The resultant increase in exports will spur economic growth, create jobs, and put Pakistan firmly on the path to prosperity. In today’s global market, Pakistan has set its sights on increasing its exports by a whopping USD 100 billion. A Herculean feat, to be sure, but one that is not unattainable. However, the journey towards achieving this ambitious goal is paved with several challenges that require prompt and strategic resolution. As an emerging economy, Pakistan has a lot on its plate, with numerous obstacles that must be overcome to ensure sustained growth and competitiveness in the global arena. Though there is no silver bullet to solve these problems, identifying and addressing them would go a long way in bolstering Pakistan’s economy.
From the myriad of challenges that Pakistan currently faces, the three most pressing and thorny issues that require immediate attention are: Improving the regulatory environment. This is no easy feat, but with concerted effort, streamlining regulations, reducing the number of regulatory agencies, and doing away with redundant paperwork would significantly reduce the compliance burden on businesses, ultimately encouraging investment in the country.
In the quest for attaining its audacious target of augmenting exports by a colossal USD 100 billion, Pakistan finds itself navigating through a treacherous terrain fraught with a plethora of obstacles that could easily derail its efforts. Alas, the situation is far from bleak, for if Pakistan can surmount the three biggest stumbling blocks that stand in its way, it could potentially turn the tide in its favor and surge ahead in the global economic arena.The first hurdle is enhancing productivity and innovation.
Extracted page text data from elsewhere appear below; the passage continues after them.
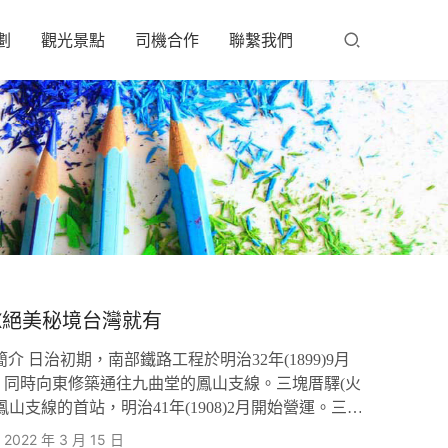
劃
觀光景點
司機合作
聯繫我們
X絕美秘境台灣就有
 日治初期，南部鐵路工程於明治32年(1899)9月
，同時向東修築通往九曲堂的鳳山支線。三塊厝驛(火
山支線的首站，明治41年(1908)2月開始營運。三
物運輸為主，特別是提供位於其北邊的台灣煉瓦株式
2022 年 3 月 15 日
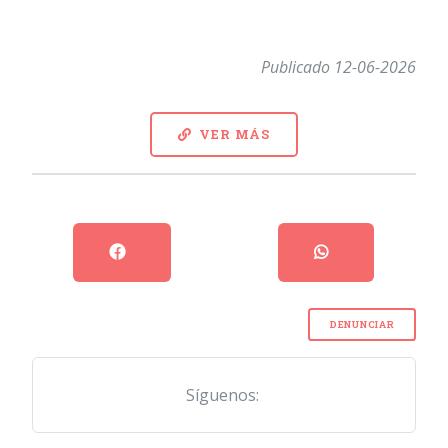
Publicado 12-06-2026
VER MÁS
DENUNCIAR
Síguenos:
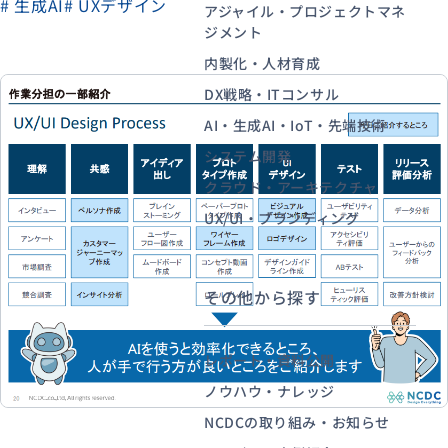
# 生成AI
# UXデザイン
アジャイル・プロジェクトマネ
ジメント
内製化・人材育成
資料ダウンロード
お問い合わせ
DX戦略・ITコンサル
AI・生成AI・IoT・先端技術
システム開発
クラウド・アーキテクチャ
UX/UI・ブランディング
その他から探す
レポート・資料公開
ノウハウ・ナレッジ
NCDCの取り組み・お知らせ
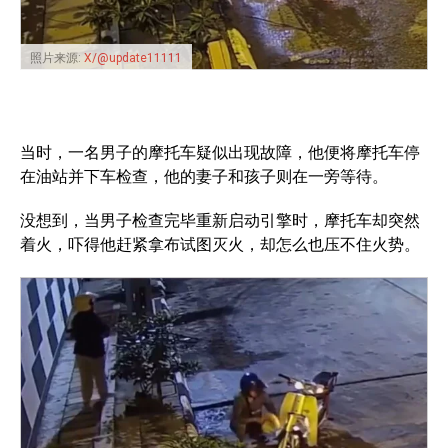
照片来源:
X/@update11111
当时，一名男子的摩托车疑似出现故障，他便将摩托车停
在油站并下车检查，他的妻子和孩子则在一旁等待。
没想到，当男子检查完毕重新启动引擎时，摩托车却突然
着火，吓得他赶紧拿布试图灭火，却怎么也压不住火势。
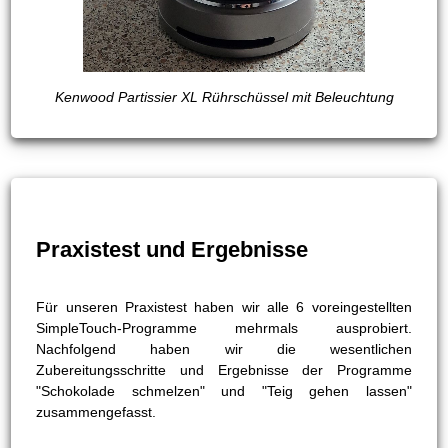
Kenwood Partissier XL Rührschüssel mit Beleuchtung
Praxistest und Ergebnisse
Für unseren Praxistest haben wir alle 6 voreingestellten
SimpleTouch-Programme mehrmals ausprobiert.
Nachfolgend haben wir die wesentlichen
Zubereitungsschritte und Ergebnisse der Programme
"Schokolade schmelzen" und "Teig gehen lassen"
zusammengefasst.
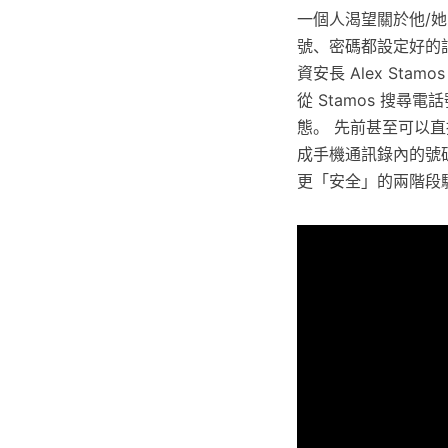
一個人渴望關於他/她
號、密碼都設定好的話
資安長 Alex Sta
從 Stamos 搜尋電
態。 先前甚至可以直
成手機通訊錄內的號碼
更「安全」的兩階段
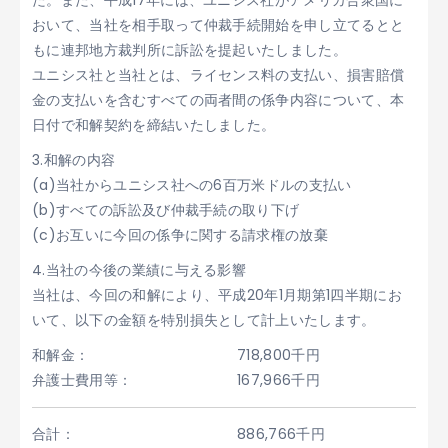
た。また、平成17年には、ユニシス社がアメリカ合衆国に
おいて、当社を相手取って仲裁手続開始を申し立てるとと
もに連邦地方裁判所に訴訟を提起いたしました。
ユニシス社と当社とは、ライセンス料の支払い、損害賠償
金の支払いを含むすべての両者間の係争内容について、本
日付で和解契約を締結いたしました。
3.和解の内容
(a)当社からユニシス社への6百万米ドルの支払い
(b)すべての訴訟及び仲裁手続の取り下げ
(c)お互いに今回の係争に関する請求権の放棄
4.当社の今後の業績に与える影響
当社は、今回の和解により、平成20年1月期第1四半期にお
いて、以下の金額を特別損失として計上いたします。
和解金：
718,800千円
弁護士費用等：
167,966千円
合計：
886,766千円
A seemingly straightforward task, but one that requires a multifaceted approach, including channeling resources into research and development, establishing stronger synergies between academia and industry, and inculcating an atmosphere of creativity and ingenuity that would pave the way for diversified exports and greater competitiveness.
Secondly, confronting the energy crisis, a thorny issue that has plagued Pakistan for years. Although the way forward is not entirely clear, one possible solution would be to reduce the cost of commercial energy by investing in alternative energy sources and augmenting logistics and transportation infrastructure. Such measures would mitigate the cost of doing business in Pakistan, making exports more appealing to prospective buyers, and increasing their competitiveness in the global market.
However, to achieve these objectives would necessitate a concerted and harmonious endeavor by both the government and the private sector, as the task at hand demands nothing less than a complete overhaul of the existing system. But if Pakistan rises to the occasion and seizes the moment, it could position itself as a major player in the global economy, generating fresh opportunities for consumers and firms alike within the country.